Photos. Someone had taken photos. The thought looped through her mind like a broken record, each repetition sharper than the last.

The hallway outside the press room was quieter but not private—staff and team personnel moving past, equipment cases being wheeled toward exits, cables coiled over shoulders, the organized chaos of post-game operations echoing off the concrete walls.

Lou walked beside her, close but not touching, professional distance maintained for the cameras that might still be watching.

They didn't speak until they reached the elevator. The doors closed, sealing them into temporary privacy, and Camille's composure cracked.

"Photos." The word came out strangled. "Lou, there are photos."

"I know." Lou's voice was steady. "I saw them this morning. Didn't want to mention it before the game."

"You knew? You knew and you didn't tell me?"

"Would it have helped you play better?" Lou's steady gaze held hers, no judgment, just the practical clarity that defined everything she did. "You needed to focus.
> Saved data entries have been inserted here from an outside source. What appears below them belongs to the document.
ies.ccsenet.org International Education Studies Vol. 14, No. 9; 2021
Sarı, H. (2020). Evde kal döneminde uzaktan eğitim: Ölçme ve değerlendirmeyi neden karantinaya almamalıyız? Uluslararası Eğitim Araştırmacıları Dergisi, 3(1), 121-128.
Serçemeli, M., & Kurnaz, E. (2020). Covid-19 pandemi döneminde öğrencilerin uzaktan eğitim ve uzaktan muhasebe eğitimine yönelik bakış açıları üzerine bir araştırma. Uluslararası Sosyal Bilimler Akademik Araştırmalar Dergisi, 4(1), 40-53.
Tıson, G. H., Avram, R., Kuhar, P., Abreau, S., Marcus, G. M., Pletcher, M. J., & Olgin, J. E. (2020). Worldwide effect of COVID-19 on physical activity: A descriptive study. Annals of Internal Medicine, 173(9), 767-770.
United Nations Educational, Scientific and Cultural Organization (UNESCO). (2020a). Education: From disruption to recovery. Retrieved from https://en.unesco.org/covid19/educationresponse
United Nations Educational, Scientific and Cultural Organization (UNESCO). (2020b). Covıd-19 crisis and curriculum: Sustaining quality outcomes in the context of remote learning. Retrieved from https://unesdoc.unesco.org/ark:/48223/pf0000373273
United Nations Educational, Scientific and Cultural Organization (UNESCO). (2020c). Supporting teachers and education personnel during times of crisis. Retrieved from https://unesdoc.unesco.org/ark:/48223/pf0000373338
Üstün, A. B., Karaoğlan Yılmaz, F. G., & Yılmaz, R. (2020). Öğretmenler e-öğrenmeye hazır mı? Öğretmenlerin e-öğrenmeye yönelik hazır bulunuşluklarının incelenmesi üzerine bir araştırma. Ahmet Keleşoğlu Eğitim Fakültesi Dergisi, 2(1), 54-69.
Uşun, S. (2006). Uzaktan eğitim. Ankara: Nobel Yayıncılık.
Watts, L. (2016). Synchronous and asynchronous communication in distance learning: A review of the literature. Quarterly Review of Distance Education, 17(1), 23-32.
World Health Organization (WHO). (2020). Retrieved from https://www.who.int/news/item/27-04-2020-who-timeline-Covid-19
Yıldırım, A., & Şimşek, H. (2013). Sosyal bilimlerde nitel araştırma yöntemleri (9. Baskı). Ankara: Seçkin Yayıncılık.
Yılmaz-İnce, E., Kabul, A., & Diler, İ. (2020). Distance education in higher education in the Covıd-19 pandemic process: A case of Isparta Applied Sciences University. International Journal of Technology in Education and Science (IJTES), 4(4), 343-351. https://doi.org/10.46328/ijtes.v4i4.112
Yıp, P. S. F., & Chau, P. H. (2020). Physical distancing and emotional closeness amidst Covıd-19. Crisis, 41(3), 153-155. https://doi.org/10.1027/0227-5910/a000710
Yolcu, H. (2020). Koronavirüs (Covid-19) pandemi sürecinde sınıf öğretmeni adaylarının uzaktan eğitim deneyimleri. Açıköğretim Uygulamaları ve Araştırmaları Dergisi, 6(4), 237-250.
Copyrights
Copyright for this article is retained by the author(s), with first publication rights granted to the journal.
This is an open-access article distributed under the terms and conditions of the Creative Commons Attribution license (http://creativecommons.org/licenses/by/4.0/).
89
We both did. The game mattered."

Camille wanted to argue. Wanted to rage against the unfairness of it—the constant surveillance, the assumption that her private life was public property, the reality that even careful containment couldn't protect them from someone with a long lens and a social media account.

Instead, she sagged against the elevator wall.

"I'm not ready." Her voice cracked on the admission. "I know we talked about it, I know I said I wanted time, but—Lou, I'm not ready. If this gets out before I'm ready—"

"It won't." Lou stepped closer, blocking her from the elevator's security camera. "The photos don't show anything. Two women at a table in a restaurant. That's it. People can speculate, but speculation isn't proof."

"Speculation is enough for some people."

"Then we give them nothing else to speculate about." Lou's hand came up to cup Camille's face, a brief, dangerous touch that lasted only a heartbeat. "We're careful in public. We don't change anything. And when you're ready—if you're ever ready—it happens on your terms. Not theirs."